A lone man walks on blackened earth, feet padding silently in the ashes and dust produced from flame unto flame; magma trails beneath his toes, pooling like dew in the grayscale landscape that once was the Earth.
Trees reach to the eclipsing sun with gnarly hands wreathed in heat, their wooden knuckles coated with embers and sparks that rain below them and onto the roots that breathe above the dust. They sit on the edge of a mountain that spits out lava, flowing from the peak in rivulets of destruction. When the lava meets the wood it consumes, swallowing tendrils of life whole and spitting out nothing.
The man too consumes. With every forest he passes he blows the leaves through the boiling air, turning them to flames that ignites the branches that once held them, sending light blazing into the slowly darkening sky. The moon slowly starts to shadow the sun, making the once bright star a circle of void and black.
“I can’t die to the dark,” the man whispers to his feet, which are dark with ash stains. He looks up to the smoke hazed sky, brightened by the flames that circle the man strolling across the burnt earth. “I will not die to the dark,” he says louder, and his eyes are slanted and crazed.
The flames around him billow when he steps forwards, and he reaches his hands out to a blazing one perched on a bird’s nest, letting the heat blister on his palms and letting the fire consume what he gives willingly. His flesh rises with his blood in its tendrils, up through the air and spearing between blackened clouds, up to where the light doesn’t reach. The flames can’t breathe that high, but with the food the man gives it can eat and climb and thrive and live.
It can light up the sky, substituting the sun’s once brilliant light, creating new stars from embers and new comets from sparks. It streaks in the atmosphere, creating northern lights that are warm and ensnared with oranges, reds, and yellows.
The man shoves his other hand into another flame and then his whole arm, and he laughs as his skin fades to blackened bone and the particles of his being feed the heat, feed the light, until the whole ground he stands on is alight with dancing fire that whispers screams into his ears, nibbling at his flesh and hair with a greed that the man and the flame shares.
He floats, dying on the earth he killed, sharing secrets with the life he burns along, letting the light meet his eyes blind him forever.
A woman sits in the cockpit of a plane painted red, and she curses when her windshield is obscured by smoke yet again.
“The fires are just going up!” She screams into the radio on the side. “I don’t think we can put them out in time!”
“We’ll have to!” Screams a voice back, and then suddenly they scream. The radio blinks with a red light twice.
“Another one?” The woman mutters, swerving to the right just in time to avoid a plume of flame. “You’re kidding me.

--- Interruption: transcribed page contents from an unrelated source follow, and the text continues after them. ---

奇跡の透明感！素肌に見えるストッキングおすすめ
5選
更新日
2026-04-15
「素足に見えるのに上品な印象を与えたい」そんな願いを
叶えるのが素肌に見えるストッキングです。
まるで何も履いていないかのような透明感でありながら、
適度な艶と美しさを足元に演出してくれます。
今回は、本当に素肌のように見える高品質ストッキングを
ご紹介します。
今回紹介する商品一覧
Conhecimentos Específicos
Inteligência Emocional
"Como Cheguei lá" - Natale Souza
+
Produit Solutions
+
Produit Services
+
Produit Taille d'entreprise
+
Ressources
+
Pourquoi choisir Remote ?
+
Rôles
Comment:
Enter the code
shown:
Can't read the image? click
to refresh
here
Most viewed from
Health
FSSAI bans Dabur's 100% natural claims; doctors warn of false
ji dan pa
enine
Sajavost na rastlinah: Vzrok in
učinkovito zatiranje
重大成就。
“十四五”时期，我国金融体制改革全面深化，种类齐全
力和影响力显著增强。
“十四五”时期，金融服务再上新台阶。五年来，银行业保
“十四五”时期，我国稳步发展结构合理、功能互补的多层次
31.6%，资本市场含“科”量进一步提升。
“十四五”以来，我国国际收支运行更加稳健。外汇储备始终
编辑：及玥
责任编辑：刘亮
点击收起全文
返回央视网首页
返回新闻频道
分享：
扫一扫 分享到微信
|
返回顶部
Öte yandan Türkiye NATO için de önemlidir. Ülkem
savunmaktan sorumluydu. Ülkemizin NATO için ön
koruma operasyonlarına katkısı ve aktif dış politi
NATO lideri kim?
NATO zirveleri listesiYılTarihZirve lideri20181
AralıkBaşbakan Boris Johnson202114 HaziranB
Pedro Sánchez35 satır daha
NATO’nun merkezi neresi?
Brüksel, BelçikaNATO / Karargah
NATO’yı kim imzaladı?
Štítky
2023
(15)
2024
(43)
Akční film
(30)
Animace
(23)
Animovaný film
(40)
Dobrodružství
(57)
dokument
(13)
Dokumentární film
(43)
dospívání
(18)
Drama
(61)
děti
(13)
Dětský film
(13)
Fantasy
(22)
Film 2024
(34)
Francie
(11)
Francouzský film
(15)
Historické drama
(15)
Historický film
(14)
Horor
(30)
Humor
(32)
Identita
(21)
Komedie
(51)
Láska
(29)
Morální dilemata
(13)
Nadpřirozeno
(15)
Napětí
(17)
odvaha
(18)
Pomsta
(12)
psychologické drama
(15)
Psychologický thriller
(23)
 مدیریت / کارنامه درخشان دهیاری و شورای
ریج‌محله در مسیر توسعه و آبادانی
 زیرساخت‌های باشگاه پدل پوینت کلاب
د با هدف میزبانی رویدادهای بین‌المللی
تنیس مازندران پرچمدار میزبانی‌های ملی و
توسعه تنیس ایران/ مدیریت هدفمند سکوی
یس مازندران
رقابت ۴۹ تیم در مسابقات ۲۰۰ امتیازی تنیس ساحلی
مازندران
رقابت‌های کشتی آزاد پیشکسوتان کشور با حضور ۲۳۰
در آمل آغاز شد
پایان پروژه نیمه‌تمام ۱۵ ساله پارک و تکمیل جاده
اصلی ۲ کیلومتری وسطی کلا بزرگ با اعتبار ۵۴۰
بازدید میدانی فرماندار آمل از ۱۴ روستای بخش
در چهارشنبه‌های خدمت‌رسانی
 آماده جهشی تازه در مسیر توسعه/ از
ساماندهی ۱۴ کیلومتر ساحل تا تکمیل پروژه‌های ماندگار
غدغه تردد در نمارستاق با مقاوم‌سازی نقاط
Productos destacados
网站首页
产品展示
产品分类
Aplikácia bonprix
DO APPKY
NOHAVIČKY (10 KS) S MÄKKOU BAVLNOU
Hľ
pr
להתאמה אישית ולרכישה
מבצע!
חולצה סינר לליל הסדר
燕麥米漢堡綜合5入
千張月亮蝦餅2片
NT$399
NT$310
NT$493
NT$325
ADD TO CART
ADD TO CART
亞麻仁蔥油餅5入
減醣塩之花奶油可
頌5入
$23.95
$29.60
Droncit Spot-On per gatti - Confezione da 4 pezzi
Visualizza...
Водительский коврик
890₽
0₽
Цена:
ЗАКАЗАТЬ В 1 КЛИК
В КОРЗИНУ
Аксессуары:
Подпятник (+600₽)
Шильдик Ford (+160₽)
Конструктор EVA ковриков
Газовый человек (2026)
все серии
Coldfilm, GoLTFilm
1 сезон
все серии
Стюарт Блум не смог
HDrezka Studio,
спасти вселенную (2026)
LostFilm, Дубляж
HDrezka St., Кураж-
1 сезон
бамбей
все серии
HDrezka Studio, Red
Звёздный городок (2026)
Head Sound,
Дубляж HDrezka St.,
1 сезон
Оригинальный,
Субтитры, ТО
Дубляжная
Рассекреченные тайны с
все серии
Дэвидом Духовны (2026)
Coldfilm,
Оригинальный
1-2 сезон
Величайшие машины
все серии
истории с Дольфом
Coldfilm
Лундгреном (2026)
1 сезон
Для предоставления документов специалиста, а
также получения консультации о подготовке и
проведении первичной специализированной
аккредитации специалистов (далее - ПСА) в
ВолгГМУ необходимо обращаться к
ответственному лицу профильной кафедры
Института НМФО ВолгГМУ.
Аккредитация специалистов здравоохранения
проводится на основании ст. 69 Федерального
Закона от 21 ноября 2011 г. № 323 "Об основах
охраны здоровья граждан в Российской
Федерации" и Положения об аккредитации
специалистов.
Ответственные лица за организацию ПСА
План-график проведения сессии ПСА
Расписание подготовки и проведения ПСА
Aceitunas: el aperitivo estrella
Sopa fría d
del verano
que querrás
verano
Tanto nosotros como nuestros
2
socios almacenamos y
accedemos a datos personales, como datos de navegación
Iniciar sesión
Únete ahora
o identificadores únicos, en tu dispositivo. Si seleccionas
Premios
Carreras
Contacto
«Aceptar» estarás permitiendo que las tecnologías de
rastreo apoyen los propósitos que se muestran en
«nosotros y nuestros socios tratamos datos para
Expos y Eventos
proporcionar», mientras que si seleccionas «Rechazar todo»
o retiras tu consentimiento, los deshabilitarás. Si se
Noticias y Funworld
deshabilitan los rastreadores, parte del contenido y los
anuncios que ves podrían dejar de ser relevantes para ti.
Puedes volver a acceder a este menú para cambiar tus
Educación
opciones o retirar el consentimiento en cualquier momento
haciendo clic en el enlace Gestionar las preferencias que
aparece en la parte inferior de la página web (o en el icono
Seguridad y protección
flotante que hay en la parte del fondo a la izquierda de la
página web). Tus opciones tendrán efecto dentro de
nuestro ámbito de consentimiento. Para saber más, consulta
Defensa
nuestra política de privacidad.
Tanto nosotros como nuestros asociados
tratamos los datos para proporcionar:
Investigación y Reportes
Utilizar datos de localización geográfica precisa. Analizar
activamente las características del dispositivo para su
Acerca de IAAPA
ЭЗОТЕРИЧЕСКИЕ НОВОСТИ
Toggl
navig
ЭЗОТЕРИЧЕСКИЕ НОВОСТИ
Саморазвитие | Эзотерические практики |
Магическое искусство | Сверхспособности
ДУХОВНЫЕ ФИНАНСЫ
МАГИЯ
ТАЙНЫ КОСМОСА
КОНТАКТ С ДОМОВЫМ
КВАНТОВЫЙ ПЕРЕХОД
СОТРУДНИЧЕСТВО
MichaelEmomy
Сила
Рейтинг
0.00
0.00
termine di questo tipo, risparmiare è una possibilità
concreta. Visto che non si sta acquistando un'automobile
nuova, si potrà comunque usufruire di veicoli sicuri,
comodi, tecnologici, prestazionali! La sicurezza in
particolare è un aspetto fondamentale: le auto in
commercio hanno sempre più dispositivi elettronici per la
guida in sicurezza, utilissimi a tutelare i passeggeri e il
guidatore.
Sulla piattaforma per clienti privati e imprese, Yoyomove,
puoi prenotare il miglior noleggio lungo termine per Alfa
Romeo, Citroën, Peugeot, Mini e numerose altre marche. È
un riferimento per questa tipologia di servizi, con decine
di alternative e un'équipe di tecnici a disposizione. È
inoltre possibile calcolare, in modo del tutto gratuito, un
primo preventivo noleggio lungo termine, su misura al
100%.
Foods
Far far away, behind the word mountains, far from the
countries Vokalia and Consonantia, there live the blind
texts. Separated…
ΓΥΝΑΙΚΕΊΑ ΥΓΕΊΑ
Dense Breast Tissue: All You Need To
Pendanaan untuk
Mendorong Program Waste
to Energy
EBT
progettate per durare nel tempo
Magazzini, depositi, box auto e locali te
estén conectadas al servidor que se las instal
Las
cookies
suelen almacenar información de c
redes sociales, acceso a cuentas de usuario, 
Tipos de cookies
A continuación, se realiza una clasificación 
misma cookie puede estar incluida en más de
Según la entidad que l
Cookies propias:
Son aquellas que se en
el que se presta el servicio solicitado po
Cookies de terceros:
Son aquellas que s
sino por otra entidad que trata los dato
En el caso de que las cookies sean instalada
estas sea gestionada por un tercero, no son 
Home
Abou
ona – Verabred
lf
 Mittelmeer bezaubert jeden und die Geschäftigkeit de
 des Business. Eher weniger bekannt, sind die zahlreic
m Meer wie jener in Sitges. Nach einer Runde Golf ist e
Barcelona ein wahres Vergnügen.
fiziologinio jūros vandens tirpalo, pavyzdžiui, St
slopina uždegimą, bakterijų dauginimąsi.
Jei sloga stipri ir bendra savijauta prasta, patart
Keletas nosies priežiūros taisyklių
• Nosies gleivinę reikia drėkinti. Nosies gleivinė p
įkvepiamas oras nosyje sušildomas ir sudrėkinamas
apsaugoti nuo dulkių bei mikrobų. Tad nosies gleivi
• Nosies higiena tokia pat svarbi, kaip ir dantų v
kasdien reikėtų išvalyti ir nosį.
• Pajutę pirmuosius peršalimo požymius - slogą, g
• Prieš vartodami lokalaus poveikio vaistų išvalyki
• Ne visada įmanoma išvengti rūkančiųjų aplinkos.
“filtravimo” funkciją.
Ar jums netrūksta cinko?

It’s like these flames got a mind of their own.”
She flips a switch on the side of her controls, and she tries to move over the forest as fast as possible so that the extinguishing agent lands properly. She glances over to the photo taped on the wall with her face and three others on it – a daughter, a son, a partner.
In her distraction, she doesn’t realize the cockpit practically melting until her hands are stuck to the plastic controls.
“Damn it-” she hisses, and pulls up as hard as she dares. The plane swoops, ascending at a speed that makes her back hit the chair with a dull thud, and then she cruises up in the sky to see the darkened sun.
“I was supposed to see the eclipse with you,” she whispers to the photograph. “I was supposed to have a normal life with you.”
A shooting star of flame trails above her head, and as a plume of flame strikes the plane from below, she wishes into the embers that in the next life maybe she could be alive again and also be normal.